/ Kommentare

Mission Regimechange

Alexander Isele über die US-Bemühungen, Irans Regierung zu stürzen

Bei der Wahl von Freund und Feind ist US-Präsident Donald Trump alles andere als traditionell. Jahrzehntealte Feindbilder werden begraben, Verbündete abserviert, alles für den Schein, ein großer »deal maker« zu sein. Wobei es ihm nicht unbedingt nur um die Außenwirkung geht: Um bei den Anhängern daheim zu punkten, wird außenpolitisch jede Menge Porzellan zertrümmert. Beim Thema Iran allerdings verfährt der US-Präsident traditionell. Anders als bei Nordkorea, der Europäischen Union oder Russland zeigt sich seine Administration dabei ungewohnt einig: Das verhasste Mullah-Regime müsse sich erst unterwerfen, dann weg.

Außenminister Mike Pompeo und Sicherheitsberater John Bolton hetzen mit solcher Inbrunst gegen Teheran, als ginge es ihnen um eine persönliche Sache. In Iran winkt das ganz große Geschäft: Die riesigen Öl- und Gasvorkommen lassen bei so manchem US-Öl-Multi die Augen feucht werden. Dass mit der radikalen Embargopolitik der USA die iranische Bevölkerung im wahrsten Sinne des Wortes ausgehungert wird, stört Trump und Co. nicht. Ganz im Gegenteil, hoffen sie doch, dass die humanitäre Katastrophe einen Aufstand herbeiführt. Man sollte sich nicht wundern, wenn die USA schon bald einen Nachfahren des Schahs aus dem Hut zaubern.

--

_Ihre Aufgabe_.
Schreiben Sie die Passage des Kommentars zur US-Iranpolitik von „Bei der Wahl“ bis einschließlich „unterwerfen, dann weg.“ wortgetreu ab. Stützen Sie sich ausschließlich auf den Kommentar.

[Datensatzeinträge]
--

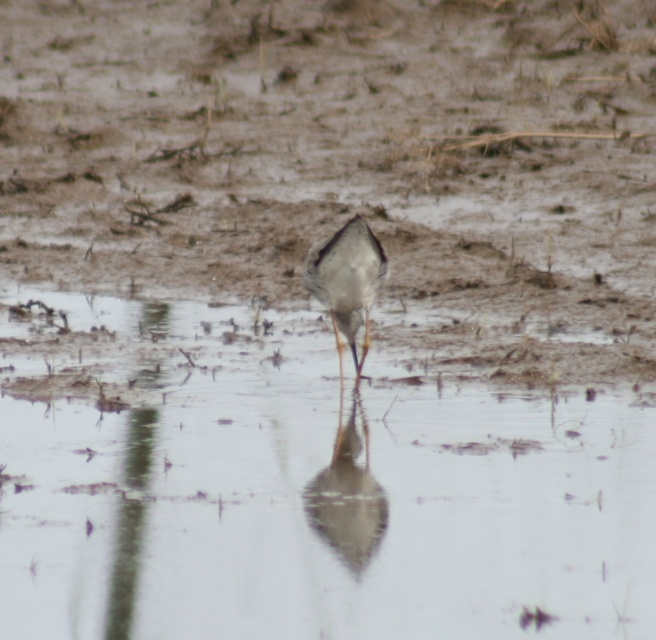
Is smooth gray bird at center positioned in front of gray matte bird at center?

Yes, it is in front of gray matte bird at center.

Where is `smooth gray bird at center`? smooth gray bird at center is located at coordinates (348, 496).

What are the coordinates of `smooth gray bird at center` in the screenshot? It's located at (348, 496).

Can you confirm if clear water at center is positioned to the left of smooth gray bird at center?

Yes, clear water at center is to the left of smooth gray bird at center.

--

_Schriftliche Antwort_.
Bei der Wahl von Freund und Feind ist US-Präsident Donald Trump alles andere als traditionell. Jahrzehntealte Feindbilder werden begraben, Verbündete abserviert, alles für den Schein, ein großer »deal maker« zu sein. Wobei es ihm nicht unbedingt nur um die Außenwirkung geht: Um bei den Anhängern daheim zu punkten, wird außenpolitisch jede Menge Porzellan zertrümmert. Beim Thema Iran allerdings verfährt der US-Präsident traditionell. Anders als bei Nordkorea, der Europäischen Union oder Russland zeigt sich seine Administration dabei ungewohnt einig: Das verhasste Mullah-Regime müsse sich erst unterwerfen, dann weg.